Мел, Китай. Эомайя Eomaia scansoria спасается в ветвях гинкгового дерева от тяньюраптора Tianyuraptor ostromi.

Палеоцен. 66–56 млн л. н.

Климат, враги, конкуренты

Динозавры вымерли! Туда им и дорога! Жить стало лучше, жить стало веселее!

Климат палеоцена, как нарочно, сразу после вымирания зловредных ящеров резко потеплел. Мир опять покрылся субтропическими, а местами и вполне тропическими лесами. Резко выросло количество пальм и бобовых. Если первые были просто красивыми, вторые – чрезвычайно полезными для экосистем. Во-первых, бобовые, в отличие от большинства растений, содержат повышенный процент белков, отчего в далёком будущем именно они стали главной пищей как жирафов, так и некоторых людей.

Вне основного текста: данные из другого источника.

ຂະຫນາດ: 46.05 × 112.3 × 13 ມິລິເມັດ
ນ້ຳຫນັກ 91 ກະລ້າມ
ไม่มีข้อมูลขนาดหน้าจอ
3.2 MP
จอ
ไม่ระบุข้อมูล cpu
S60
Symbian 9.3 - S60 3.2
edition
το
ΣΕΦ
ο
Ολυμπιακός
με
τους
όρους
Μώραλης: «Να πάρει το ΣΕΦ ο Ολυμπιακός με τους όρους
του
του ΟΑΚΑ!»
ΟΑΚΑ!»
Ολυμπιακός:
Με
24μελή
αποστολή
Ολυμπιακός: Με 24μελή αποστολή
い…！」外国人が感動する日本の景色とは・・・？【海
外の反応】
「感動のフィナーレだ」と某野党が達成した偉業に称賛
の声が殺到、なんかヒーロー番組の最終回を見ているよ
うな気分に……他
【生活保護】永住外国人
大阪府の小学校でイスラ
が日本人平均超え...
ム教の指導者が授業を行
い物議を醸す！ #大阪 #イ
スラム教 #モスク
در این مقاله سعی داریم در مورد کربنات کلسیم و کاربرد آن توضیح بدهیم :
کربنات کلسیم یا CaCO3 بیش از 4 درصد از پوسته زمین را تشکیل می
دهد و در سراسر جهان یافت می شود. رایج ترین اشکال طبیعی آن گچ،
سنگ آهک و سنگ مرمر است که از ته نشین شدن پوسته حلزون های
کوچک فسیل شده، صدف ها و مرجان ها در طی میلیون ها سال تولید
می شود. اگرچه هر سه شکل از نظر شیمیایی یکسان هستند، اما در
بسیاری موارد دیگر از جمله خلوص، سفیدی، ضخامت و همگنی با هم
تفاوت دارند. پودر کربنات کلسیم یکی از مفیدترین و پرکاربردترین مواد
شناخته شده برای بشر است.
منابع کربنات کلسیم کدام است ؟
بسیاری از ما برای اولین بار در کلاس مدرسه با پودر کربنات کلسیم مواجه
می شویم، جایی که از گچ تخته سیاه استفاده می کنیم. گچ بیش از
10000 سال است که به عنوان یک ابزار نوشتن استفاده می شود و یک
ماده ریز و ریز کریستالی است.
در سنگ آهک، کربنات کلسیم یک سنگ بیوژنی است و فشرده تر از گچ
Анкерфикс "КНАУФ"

Во-вторых, что важнее и является причиной белкового изобилия, у бобовых на корнях есть клубеньки, в которых живут азотфиксирующие бактерии, умеющие захватывать азот из воздуха. А мы, между прочим, на очень немалый процент состоим из азота, в частности на нём базируется наша ДНК, вот только забирать этот ценный элемент из воздуха мы не способны. Бобовые же вступили в симбиоз с важными бактериями и тем самым невероятно обогатили почвы. В сочетании с теплом и огромной влажностью это создавало идеальные условия для растений. А в густых лесах отлично чувствовали себя как наши предки, так и их враги.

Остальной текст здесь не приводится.